Though Caffe2 shares activation with PyTorch, the self-tests are in a separate caffe2-test script:

(my-py3-env) $ caffe2-test

More information

Information about Caffe2 and ONNX, and tutorials for moving PyTorch models to Caffe2 using ONNX can be found at:

Caffe2 NUMA support and Docker

Docker host configurations may not allow certain NUMA-related operations by default, for example changing memory policy or binding memory allocations to specific NUMA nodes.
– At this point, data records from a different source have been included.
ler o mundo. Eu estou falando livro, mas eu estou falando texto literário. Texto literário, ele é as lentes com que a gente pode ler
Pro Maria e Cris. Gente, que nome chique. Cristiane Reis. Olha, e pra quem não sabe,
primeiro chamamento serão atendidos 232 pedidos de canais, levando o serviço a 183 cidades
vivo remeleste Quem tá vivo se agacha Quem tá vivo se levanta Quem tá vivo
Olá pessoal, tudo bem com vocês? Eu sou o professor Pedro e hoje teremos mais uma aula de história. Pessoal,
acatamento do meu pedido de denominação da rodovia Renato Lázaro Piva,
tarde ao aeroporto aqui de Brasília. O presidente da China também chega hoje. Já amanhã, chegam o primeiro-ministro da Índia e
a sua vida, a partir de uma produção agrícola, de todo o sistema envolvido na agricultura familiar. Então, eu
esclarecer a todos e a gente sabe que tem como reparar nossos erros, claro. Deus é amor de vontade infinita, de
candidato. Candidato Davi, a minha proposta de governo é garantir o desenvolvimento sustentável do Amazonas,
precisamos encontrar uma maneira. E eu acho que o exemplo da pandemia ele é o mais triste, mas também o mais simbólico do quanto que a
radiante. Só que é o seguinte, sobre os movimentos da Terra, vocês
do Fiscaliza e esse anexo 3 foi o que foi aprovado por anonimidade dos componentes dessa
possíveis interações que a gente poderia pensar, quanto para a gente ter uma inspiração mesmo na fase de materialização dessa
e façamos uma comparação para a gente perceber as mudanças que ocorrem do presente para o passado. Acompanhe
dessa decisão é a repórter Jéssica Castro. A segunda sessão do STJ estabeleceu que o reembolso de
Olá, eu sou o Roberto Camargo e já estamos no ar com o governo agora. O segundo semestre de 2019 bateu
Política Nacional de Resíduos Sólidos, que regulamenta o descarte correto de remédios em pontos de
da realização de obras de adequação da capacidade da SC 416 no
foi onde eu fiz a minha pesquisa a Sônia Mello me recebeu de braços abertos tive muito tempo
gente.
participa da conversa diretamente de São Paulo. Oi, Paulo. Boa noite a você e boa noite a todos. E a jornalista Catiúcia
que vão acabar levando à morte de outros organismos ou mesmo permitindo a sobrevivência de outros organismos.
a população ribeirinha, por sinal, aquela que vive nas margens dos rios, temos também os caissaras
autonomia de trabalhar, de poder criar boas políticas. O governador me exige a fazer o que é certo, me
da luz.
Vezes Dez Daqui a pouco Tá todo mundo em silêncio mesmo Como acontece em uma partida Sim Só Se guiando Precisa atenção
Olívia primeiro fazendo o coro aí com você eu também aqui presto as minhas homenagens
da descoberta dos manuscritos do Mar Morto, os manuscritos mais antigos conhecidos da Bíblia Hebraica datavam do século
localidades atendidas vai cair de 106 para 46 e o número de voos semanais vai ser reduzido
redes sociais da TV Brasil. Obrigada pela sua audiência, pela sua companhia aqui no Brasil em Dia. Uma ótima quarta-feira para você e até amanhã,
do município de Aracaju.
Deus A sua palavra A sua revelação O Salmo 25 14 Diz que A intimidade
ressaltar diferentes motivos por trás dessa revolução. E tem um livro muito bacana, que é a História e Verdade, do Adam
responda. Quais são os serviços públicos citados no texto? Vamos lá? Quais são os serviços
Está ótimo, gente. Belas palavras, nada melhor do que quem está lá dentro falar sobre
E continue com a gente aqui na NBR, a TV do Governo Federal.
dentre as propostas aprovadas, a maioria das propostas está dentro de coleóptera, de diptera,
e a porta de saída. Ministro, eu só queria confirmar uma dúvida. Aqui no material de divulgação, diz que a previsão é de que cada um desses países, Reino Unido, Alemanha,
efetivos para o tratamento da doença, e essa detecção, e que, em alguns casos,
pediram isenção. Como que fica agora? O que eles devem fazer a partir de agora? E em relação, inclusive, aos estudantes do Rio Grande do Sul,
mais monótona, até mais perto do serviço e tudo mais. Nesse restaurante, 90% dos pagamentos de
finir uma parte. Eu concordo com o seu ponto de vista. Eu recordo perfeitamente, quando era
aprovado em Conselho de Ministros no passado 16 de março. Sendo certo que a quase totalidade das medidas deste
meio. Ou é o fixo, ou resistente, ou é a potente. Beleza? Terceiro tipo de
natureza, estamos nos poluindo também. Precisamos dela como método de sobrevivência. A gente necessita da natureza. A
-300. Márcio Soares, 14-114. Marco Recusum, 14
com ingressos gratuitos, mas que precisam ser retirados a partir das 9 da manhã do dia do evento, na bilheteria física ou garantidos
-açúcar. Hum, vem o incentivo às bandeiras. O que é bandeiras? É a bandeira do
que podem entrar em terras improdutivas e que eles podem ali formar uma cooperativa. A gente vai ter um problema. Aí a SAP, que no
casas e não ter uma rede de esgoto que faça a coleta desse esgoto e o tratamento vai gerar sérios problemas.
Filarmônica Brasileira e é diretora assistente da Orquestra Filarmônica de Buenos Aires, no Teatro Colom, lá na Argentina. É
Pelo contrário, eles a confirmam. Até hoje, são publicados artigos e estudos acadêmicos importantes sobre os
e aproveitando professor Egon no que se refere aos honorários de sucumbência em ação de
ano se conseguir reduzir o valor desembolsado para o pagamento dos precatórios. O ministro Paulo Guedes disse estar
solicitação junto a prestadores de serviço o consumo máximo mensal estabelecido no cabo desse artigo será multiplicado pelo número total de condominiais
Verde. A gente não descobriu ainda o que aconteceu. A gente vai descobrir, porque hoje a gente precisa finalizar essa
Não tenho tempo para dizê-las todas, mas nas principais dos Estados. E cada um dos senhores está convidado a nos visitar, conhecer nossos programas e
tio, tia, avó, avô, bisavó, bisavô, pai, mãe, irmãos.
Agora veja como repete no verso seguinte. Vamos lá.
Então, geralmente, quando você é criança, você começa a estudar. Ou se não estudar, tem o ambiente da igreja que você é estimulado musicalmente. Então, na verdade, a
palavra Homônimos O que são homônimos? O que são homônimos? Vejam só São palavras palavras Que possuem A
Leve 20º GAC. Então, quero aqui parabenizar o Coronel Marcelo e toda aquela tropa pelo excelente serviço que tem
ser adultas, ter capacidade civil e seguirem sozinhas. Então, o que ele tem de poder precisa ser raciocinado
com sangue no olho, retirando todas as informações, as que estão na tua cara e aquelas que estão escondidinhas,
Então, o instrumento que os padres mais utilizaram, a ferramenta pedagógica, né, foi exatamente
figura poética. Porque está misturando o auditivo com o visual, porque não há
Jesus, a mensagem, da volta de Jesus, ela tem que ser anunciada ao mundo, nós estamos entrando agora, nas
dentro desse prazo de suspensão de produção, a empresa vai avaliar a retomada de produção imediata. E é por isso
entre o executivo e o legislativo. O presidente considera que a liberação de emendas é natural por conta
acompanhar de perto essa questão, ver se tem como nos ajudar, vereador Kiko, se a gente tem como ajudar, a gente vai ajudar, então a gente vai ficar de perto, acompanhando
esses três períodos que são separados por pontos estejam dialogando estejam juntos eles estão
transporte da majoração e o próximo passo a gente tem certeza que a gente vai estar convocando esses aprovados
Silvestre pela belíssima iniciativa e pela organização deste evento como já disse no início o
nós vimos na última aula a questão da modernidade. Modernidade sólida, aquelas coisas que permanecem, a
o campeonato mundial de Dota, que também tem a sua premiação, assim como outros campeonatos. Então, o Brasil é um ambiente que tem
The caffe2-test script includes some NUMA tests, and so may fail when run in a container on a NUMA-capable host. Test failures will mention enforce fail at numa.cc, mbind(...), or Could not move memory to a NUMA node. For example:

    def _Blob_feed(blob, arg, device_option=None):
        if device_option is not None:
            device_option = StringifyProto(device_option)
>       return blob._feed(arg, device_option)
E       RuntimeError: [enforce fail at numa.cc:85] mbind(...) == 0. Could not move memory to a NUMA node

caffe2-test may abort with a core dump, like this:

../../tmp/tmp.HF2Nai4yuZ/caffe2/python/checkpoint_test.py::TestCheckpoint::test_download_group_simple 
/opt/anaconda3/envs/pytorch/bin/caffe2-test: line 90: 1735 Aborted (core dumped) 
python -m pytest --disable-pytest-warnings -v --durations=20 ${DESELECTED_TESTS} 
"${TESTCOPY}/caffe2/python"

In this case, you might need to run PYTEST_ADDOPTS=-x caffe2-test to get caffe2-test to show issues.

NUMA operation is disabled by default in Caffe2, so this limitation should not affect customer applications unless they explicitly enable NUMA support using the caffe2_cpu_numa_enabled flag.

If the Docker hosting arrangement permits, NUMA operations can be enabled by starting containers using the --privileged or --cap-add=SYS_NICE options on the docker run command.

Known issues

The WML CE team is aware of the following issue:

The ONNX Tutorial Verify the Correctness of Exported Model and Compare the Performance fails. A workaround is to save as a python script and:

Replace:

init_net, predict_net =
Caffe2Backend.onnx_graph_to_caffe2_net(onnx_model.graph, device="CPU")

with:

init_net, predict_net =
Caffe2Backend.onnx_graph_to_caffe2_net(onnx_model, device="CPU")

Replace:

caffe2_time = benchmark_caffe2_model(init_net, predict_net)

with:

ws.CreateNet(predict_net)
result = ws.BenchmarkNet(predict_net.name,3, 10, True)
caffe2_time = result[0]

Replace:

_, caffe2_results = c2_native_run_net(init_net, predict_net, caffe2_inputs)

with:

ws, caffe2_results = c2_native_run_net(init_net, predict_net, caffe2_inputs)

The WML CE team is working with the upstream communities to address these issues.